What we really want to do instead is to eliminate any strong signal from Nyquist zones that are not of interest and let through the signals from the Nyquist zone that is of interest to us. If we're in the first zone, then a low-pass filter is fine, but for all the other zones, we need a band-pas filter that will allow us to get the useful signals from that zone and remove junk that we don't need that's coming from the other zones.
So let's take a look at this example:
Here we have a signal in the third Nyquist zone that is being let through by a band-pass filter.
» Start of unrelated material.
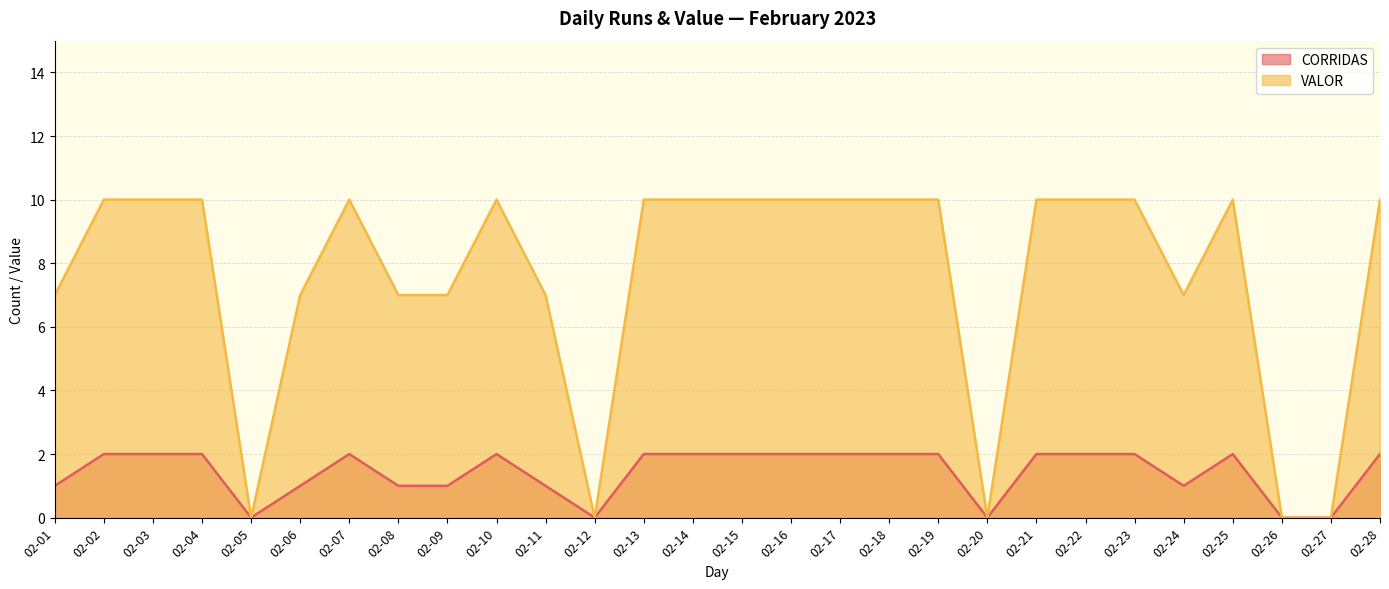

The value of CORRIDAS at 02-27 is -1. True or false?

False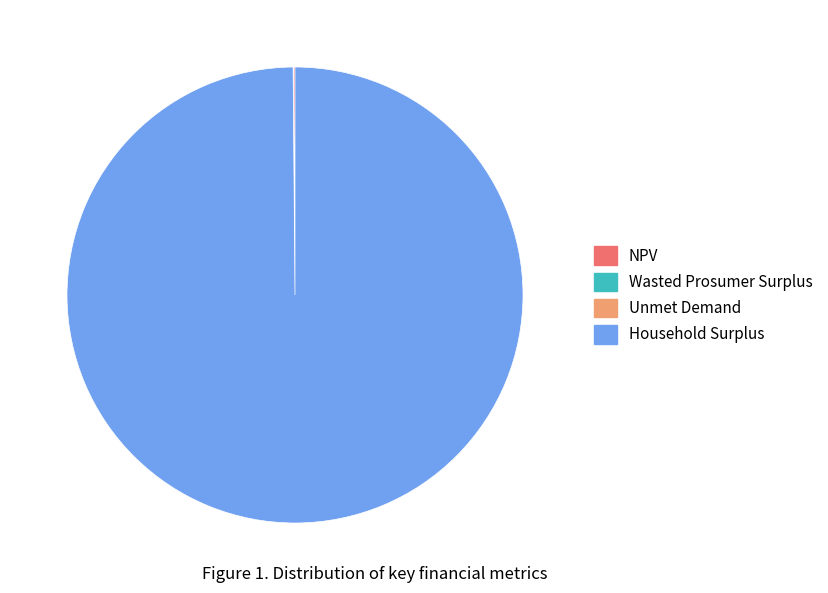

Which slice is the largest?

Household Surplus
Our ADC will need to only have the sampling frequency of twice the bandwidth of the signal to reconstruct it, but we always need to keep in mind that this is actually a signal from the third zone, when we need to calculate the frequencies inside of our signal. This procedure is often called bandpass sampling or undersampling.
Now, after all this exposition, to answer your question when:
Well, let's take a look at radio, perhaps something in the microwave spectrum, maybe WiFi. A typical old-style WiFi channel might have 20 MHz of bandwidth, but the carrier frequency would be around 2.4 GHz. So, if we take our naive approach to sampling the signal directly, we'd need a 5 GHz ADC to see our signal, even though we're only interested in particular 20 MHz of spectrum. A 5 GHz analog to digital converter is something that is very complicated and expensive and it requires very complicated and expensive design too. On the other hand, a 40 MHz ADC is something that is not as "magical" as a 5 GHz ADC.
One thing that needs to be kept in mind is that, although we could in theory capture out signal with a 40 MHz ADC, we'd need very sharp anti-aliasing filters, so in practice we don't really want to run the sampling frequency too close to the bandwidth. Another thing that's also overlooked is that the circuitry of a real-life ADC behaves as a filter on its own. The filtering effects of an ADC need to be taken into account when doing band-pass sampling. Quite often, there are special ADCs with bandwidths much wider than the sampling rate that are specifically designed with band-pass sampling in mind.
Finally, there's the other side of the story as well called compressed sensing. I'm not an expert in that, and it's something that's still a bit new, but the basic idea is that if certain assumptions are fulfilled (such as that the spectrum is sparse), we can sample at frequencies even lower than twice the bandwidth of the signal.